*WHAT IS NEEDED:* Starting at the first line of the data, print every line up to and including the one with "middle pip: (215, 200)", but no pictures.

*Pixel coordinate listings:*
*****
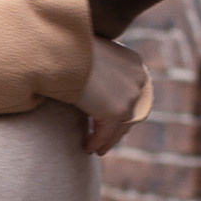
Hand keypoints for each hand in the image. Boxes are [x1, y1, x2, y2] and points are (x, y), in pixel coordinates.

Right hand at [74, 36, 145, 155]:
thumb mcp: (92, 56)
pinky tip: (86, 147)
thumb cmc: (67, 51)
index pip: (133, 94)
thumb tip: (95, 86)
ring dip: (107, 140)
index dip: (123, 110)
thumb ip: (101, 70)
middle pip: (131, 112)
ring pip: (120, 126)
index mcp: (134, 63)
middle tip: (105, 141)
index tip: (111, 123)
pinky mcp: (118, 111)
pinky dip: (97, 142)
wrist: (62, 52)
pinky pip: (106, 133)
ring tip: (96, 148)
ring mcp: (130, 96)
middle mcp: (138, 79)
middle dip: (118, 128)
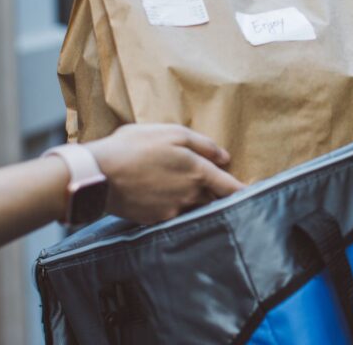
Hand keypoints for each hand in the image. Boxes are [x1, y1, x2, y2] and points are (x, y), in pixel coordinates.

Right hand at [85, 124, 244, 223]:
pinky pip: (176, 216)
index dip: (244, 191)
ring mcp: (174, 210)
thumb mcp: (170, 133)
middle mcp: (191, 195)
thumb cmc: (133, 147)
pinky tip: (166, 198)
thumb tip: (225, 157)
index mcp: (198, 172)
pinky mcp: (157, 220)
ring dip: (199, 203)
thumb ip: (202, 145)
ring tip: (190, 193)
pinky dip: (178, 209)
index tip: (254, 195)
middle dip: (220, 197)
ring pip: (196, 209)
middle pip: (215, 200)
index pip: (230, 187)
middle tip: (223, 192)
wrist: (98, 175)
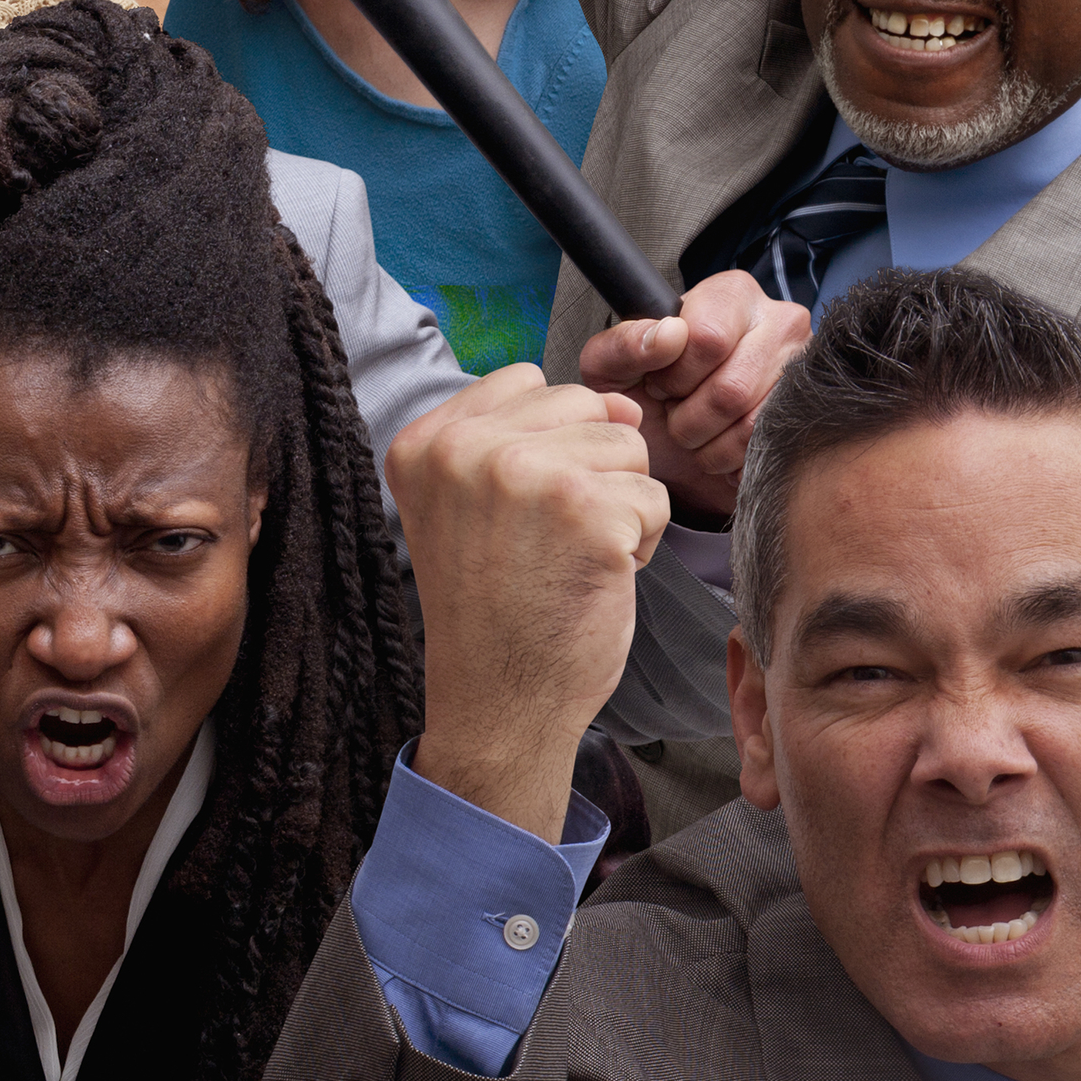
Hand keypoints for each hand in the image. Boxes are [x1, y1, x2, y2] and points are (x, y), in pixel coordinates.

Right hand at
*****
*TASK ANSWER:*
Hand keypoints for each hand in the image. Boxes are [x1, y1, x2, y2] and points are (x, y), in pixel coordinates.

Right hand at [74, 36, 145, 155]:
thumb mcp: (92, 56)
pinky tip: (86, 147)
thumb cmc: (67, 51)
index pip: (133, 94)
thumb tip: (95, 86)
ring dip: (107, 140)
index dip: (123, 110)
thumb ip: (101, 70)
middle pip: (131, 112)
ring pip: (120, 126)
index mcp: (134, 63)
middle tip: (105, 141)
index tip: (111, 123)
pinky mcp: (118, 111)
pinky dip: (97, 142)
wrist: (62, 52)
pinky pip: (106, 133)
ring tip: (96, 148)
ring mcp: (130, 96)
middle mcp: (138, 79)
middle dip: (118, 128)
Hand keypoints for each hand in the image. Boxes are [x1, y1, x2, y2] and points are (x, y), in pixel coordinates.

Right hand at [85, 124, 244, 223]:
pinky pip: (176, 216)
index dip: (244, 191)
ring mcp: (174, 210)
thumb mcp: (170, 133)
middle mcp: (191, 195)
thumb cmc: (133, 147)
pinky tip: (166, 198)
thumb tip: (225, 157)
index mcp: (198, 172)
pinky mcp: (157, 220)
ring dip: (199, 203)
thumb ip: (202, 145)
ring tip: (190, 193)
pinky dip: (178, 209)
index tip: (254, 195)
middle dip: (220, 197)
ring pip: (196, 209)
middle pip: (215, 200)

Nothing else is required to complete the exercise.